Die Brown-Dog-Affäre hat daher nach wie vor Resonanz: Sie war ein Vorbote der Spannungen, die heute durch Ethikkommissionen, behördliche Aufsicht und öffentlichen Dialog bewältigt werden. In jeder Epoche muss sich die Wissenschaft die moralische Erlaubnis zum Handeln verdienen – nicht nur durch das, was sie entdeckt, sondern auch durch die Art und Weise, wie sie ihre Praktiken rechtfertigt, begrenzt und kommuniziert.

Quellen: 
  1. Bayliss WM, Starling EH. The mechanism of pancreatic secretion. J Physiol. 1902;28(5):325-353.
  2. Starling EH. The chemical correlation of the functions of the body. Lancet. 1905;166(4278):339-341.

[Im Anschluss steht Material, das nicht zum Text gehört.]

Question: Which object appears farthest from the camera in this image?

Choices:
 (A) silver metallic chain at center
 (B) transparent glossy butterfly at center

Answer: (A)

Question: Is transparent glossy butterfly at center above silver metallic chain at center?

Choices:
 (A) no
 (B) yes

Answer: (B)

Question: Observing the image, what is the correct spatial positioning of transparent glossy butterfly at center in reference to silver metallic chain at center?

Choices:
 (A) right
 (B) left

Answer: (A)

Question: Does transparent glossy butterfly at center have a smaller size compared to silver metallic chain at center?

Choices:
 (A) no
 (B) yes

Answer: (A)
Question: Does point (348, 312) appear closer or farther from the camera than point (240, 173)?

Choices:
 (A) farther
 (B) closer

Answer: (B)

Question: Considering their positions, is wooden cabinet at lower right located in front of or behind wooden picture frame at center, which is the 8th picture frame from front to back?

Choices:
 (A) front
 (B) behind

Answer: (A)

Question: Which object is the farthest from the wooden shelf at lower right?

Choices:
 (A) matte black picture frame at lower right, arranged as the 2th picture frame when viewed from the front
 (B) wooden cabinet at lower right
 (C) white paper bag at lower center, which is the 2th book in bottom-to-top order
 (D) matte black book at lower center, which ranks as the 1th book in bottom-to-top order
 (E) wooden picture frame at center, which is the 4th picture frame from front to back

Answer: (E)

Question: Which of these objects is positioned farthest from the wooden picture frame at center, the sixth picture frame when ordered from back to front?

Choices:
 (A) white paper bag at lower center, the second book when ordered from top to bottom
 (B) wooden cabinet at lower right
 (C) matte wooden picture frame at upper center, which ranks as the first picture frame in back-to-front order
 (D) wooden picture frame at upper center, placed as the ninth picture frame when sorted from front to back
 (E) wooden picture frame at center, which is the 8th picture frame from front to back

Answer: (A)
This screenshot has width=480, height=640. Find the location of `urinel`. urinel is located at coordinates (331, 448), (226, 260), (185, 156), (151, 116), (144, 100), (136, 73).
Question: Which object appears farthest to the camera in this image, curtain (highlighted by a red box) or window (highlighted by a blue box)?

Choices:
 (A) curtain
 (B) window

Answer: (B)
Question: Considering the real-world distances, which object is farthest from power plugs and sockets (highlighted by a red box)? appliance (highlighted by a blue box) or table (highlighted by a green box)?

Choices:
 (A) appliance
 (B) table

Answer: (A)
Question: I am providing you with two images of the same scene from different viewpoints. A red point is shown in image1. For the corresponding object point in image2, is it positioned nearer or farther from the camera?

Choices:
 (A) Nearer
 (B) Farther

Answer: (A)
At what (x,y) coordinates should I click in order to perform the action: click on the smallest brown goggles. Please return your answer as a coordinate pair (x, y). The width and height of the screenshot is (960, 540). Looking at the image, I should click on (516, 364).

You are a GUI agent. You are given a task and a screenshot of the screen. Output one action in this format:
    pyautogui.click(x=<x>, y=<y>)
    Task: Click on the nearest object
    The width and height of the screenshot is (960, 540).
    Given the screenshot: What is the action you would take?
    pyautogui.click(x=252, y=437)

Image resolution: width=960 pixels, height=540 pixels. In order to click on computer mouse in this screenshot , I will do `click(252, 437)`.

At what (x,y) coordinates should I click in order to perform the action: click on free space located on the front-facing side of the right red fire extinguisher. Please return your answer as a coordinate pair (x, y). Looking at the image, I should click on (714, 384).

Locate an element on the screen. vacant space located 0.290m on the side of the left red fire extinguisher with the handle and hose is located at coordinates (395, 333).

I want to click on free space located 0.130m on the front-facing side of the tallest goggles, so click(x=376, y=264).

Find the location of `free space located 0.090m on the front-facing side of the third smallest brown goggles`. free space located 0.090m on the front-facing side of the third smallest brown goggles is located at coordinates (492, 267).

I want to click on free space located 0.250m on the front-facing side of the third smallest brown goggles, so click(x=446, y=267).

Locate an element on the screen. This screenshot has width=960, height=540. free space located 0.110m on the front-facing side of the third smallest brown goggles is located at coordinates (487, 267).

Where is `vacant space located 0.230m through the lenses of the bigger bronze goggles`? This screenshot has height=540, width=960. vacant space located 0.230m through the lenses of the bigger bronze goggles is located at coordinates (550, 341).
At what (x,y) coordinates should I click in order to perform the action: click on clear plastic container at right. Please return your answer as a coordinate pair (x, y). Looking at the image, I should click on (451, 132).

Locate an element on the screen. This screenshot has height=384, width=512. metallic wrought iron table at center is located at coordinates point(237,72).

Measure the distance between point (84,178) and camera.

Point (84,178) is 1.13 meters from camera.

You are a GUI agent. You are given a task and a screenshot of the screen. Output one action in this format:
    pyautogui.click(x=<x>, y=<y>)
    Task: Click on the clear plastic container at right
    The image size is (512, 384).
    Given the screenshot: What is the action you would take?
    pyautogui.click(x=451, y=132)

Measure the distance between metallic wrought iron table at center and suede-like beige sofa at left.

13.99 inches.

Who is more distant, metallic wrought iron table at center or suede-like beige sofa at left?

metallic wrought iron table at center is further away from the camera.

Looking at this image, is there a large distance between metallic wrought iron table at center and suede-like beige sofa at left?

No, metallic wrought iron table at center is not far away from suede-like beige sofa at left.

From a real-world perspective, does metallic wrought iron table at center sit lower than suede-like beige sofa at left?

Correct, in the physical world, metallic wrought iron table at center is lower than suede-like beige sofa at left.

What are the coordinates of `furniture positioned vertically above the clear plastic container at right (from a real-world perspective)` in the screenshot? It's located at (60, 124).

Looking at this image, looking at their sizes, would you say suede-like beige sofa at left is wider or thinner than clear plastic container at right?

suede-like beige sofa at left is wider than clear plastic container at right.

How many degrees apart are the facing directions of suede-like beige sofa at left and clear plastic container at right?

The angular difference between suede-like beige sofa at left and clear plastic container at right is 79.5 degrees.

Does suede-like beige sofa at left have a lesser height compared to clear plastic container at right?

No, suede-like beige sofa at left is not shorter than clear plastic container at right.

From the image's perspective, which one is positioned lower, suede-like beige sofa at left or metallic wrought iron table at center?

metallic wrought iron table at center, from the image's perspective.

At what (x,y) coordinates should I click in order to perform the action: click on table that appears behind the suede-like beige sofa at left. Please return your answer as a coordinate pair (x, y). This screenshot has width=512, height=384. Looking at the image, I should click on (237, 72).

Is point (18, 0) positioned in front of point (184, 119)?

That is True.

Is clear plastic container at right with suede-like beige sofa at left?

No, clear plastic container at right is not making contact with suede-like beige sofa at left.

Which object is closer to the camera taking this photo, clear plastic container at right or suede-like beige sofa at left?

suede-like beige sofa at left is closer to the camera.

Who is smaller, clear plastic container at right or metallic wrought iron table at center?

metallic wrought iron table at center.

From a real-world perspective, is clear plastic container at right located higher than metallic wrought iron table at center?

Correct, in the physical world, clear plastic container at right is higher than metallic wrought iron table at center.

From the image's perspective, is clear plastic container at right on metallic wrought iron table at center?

  3. French R. Antivivisection and medical science in Victorian society. Princeton (NJ): Princeton University Press; 1975.
  4. Kean H. The “smooth cool men of science”: The feminists and the fight for the Brown Dog memorial. History Workshop Journal. 1995;39:127-148.
  5. Mason C. The Brown Dog Affair: The story of a monument that divided the nation. London: Two Rivers; 1997.
  6. Rupke NA, editor. Vivisection in historical perspective. London: Croom Helm; 1987.
  7. Guerrini A. Experimenting with humans and animals: From Galen to animal rights. Baltimore (MD): Johns Hopkins University Press; 2003.